* Request 1
Retype the passage from the New York City attractions piece between "What are the" and "programming for kids.", inclusive.

* Extract to read
· · · ·

Guess what? Rockefeller Center isn’t just open for the holidays. Most people associate the plaza with the large ice skating rink and Christmas tree that appear in December, but it’s also an amazing space to view incredible murals and mosaics in the buildings’ lobbies, look out at the city from the Top of the Rock at 30 Rock, and do some luxury shopping.

Chelsea Market

While Chelsea is a trendy Manhattan neighborhood now, it still has throwbacks to its old open-air meat market days. Well, Chelsea Market isn’t exactly reminiscent of a 20th-century meat market — it has vendors that sell everything from pasta and sushi to kitchen appliances and homewares. But it is a bustling indoor market, and just above it is the High Line, a park built atop an elevated railway.

Both the market and this mile-long trail fit the artsy charm of this popular neighborhood you should definitely check out on your trip.

What are the best attractions in NYC for families?

New York City offers lots of family-friendly things to see and do. Here’s an overview of the best museums, parks, tours, and other attractions that will please everyone in the family.

Is there any other city on earth that has as many amazing museums as NYC? The Met might be the most famous — and with a skip-the-line tour you can get in quickly, which should please the impatient members of your family — but art lovers will also enjoy the Museum of Modern Art (MoMA) and Brooklyn Museum that both always have programming for kids.

The most fun museum for families is arguably the American Museum of Natural History. Everyone’s minds will be blown by the massive collection of dinosaur fossils, the Hall of the Ocean with its 100-foot-long blue whale model, and any of the 3-D or IMAX screenings at the Hayden Planetarium.

From a boathouse to a zoo to a castle, Central Park has everything to entertain your family on a sunny NYC afternoon, but it’s not the city’s only greenspace.

Walk over the Brooklyn Bridge to get out of Manhattan, and you’ll find Brooklyn Bridge Park right along the waterfront. Apart from spectacular views of Manhattan, younger members of your family will love riding Jane’s Carousel (a restored merry-go-round from the 1920s), playing basketball on one of the many courts, or running around the open fields. Brooklyn also has its own Central Park, only it’s called Prospect Park. It was conceived of by the same designers who created Manhattan’s version and includes similar attractions like a lake (the only one in Brooklyn) and a zoo, but it has an 18th-century farmhouse and 19th-century Italianate manor instead of a castle.

· · · ·

* Input data
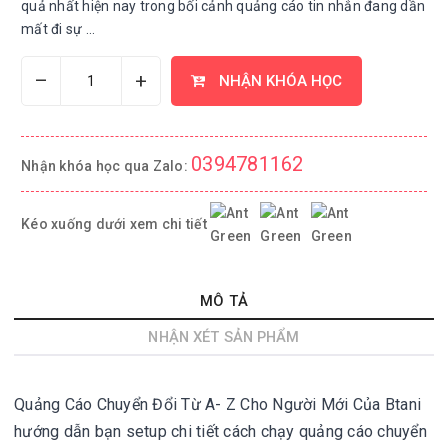
quả nhất hiện nay trong bối cảnh quảng cáo tin nhắn đang dần
mất đi sự ...
–
+
NHẬN KHÓA HỌC
0394781162
Nhận khóa học qua Zalo:
Kéo xuống dưới xem chi tiết
MÔ TẢ
NHẬN XÉT SẢN PHẨM
Quảng Cáo Chuyển Đổi Từ A- Z Cho Người Mới Của Btani
hướng dẫn bạn setup chi tiết cách chạy quảng cáo chuyển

· · · ·

* Request 2
Rewrite the text read from every entry after the New York City attractions piece, putting "cụ thể" in place of "chi tiết" and keeping everything else the same. Omit the pictures from your answer.

* Task answer 1
What are the best attractions in NYC for families?

New York City offers lots of family-friendly things to see and do. Here’s an overview of the best museums, parks, tours, and other attractions that will please everyone in the family.

Is there any other city on earth that has as many amazing museums as NYC? The Met might be the most famous — and with a skip-the-line tour you can get in quickly, which should please the impatient members of your family — but art lovers will also enjoy the Museum of Modern Art (MoMA) and Brooklyn Museum that both always have programming for kids.

* Task answer 2
quả nhất hiện nay trong bối cảnh quảng cáo tin nhắn đang dần
mất đi sự ...
–
+
NHẬN KHÓA HỌC
0394781162
Nhận khóa học qua Zalo:
Kéo xuống dưới xem cụ thể
MÔ TẢ
NHẬN XÉT SẢN PHẨM
Quảng Cáo Chuyển Đổi Từ A- Z Cho Người Mới Của Btani
hướng dẫn bạn setup cụ thể cách chạy quảng cáo chuyển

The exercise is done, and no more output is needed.